First Time Home Buyer Incentive
Instituted by the Department of Finance and CMHC officially on November 1, 2019, the First Time Home Buyer Incentive is a way to help qualified first time home buyers tap into an interest-free loan from CMHC to immediately save money in four unique ways:
1. On their mortgage default insurance premium
2. On the PST charged on their insurance premium
3. On the overall amount of interest charged on their outstanding mortgage balance
4. On the regular monthly or bi-weekly mortgage payments
The program is also called the “Shared Equity Program” because CMHC takes a very small ownership position with your on your home (it can only be 5-10%). That position equals the amount of their interest-free down payment contribution when you bought the home, and is registered as a second mortgage on the title of your new home.

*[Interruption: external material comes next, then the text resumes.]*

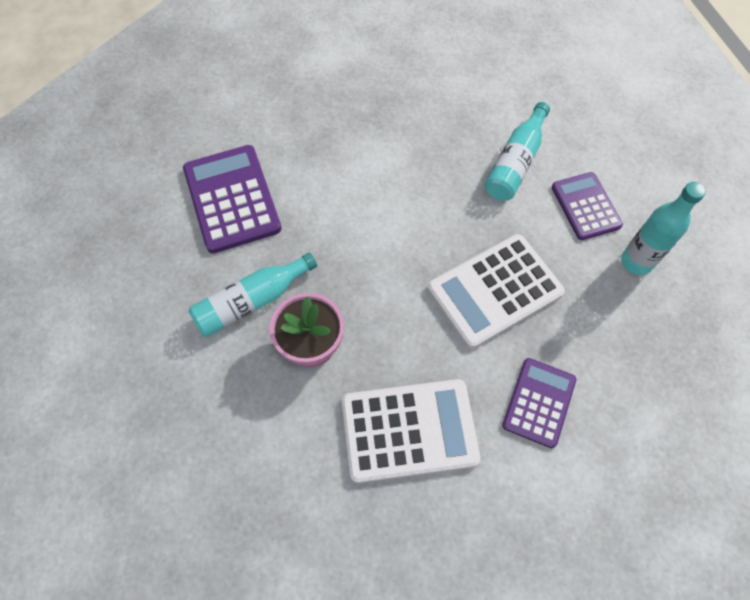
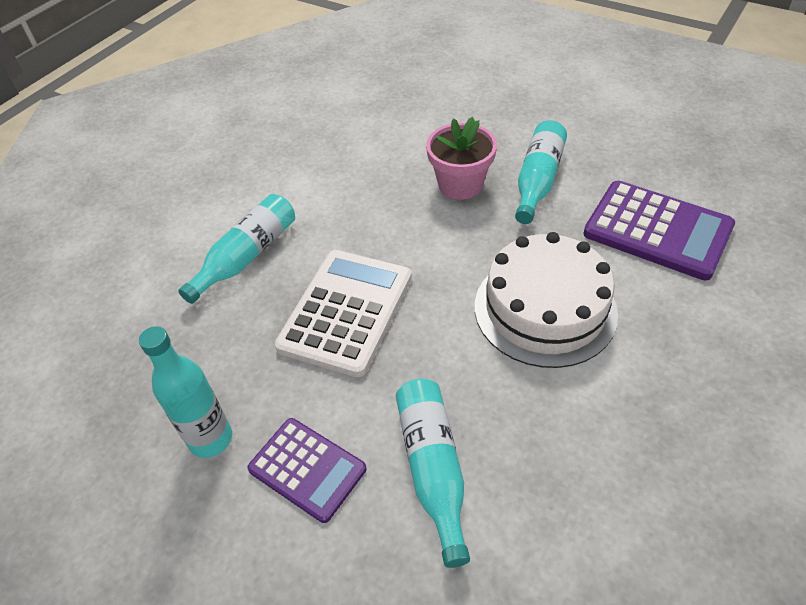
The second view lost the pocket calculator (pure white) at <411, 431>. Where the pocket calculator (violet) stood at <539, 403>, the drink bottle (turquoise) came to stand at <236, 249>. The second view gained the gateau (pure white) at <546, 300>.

The interest-free loan must be paid back at some point in the future and most commonly when you either:
1. Sell your home
2. Refinance your home to take out equity
3. After the total mortgage amortization period is up or 25 years
The reason this program is called the Shared Equity Program is that for instance, when you sell your home, you must pay back the interest-free portion that CMHC gave you when you bought the home as well as 5% of the gain in value you make when you sell.
For example, if you purchased the home for $300,000 originally and you made a 5% down payment and CMHC matched your 5% down payment, then CMHC would be entitled to getting their original 5% down payment back (with no interest) as well as 5% of the gain in the value of the home. So, if you sold your home for $340,000 and therefore made a $40,000 gain when you sold, you would also pay the CMHC back 5% of the $40.000 gain or $2000 in addition to the down payment money. Not a bad amount of money to pay them back for the money you saved upfront.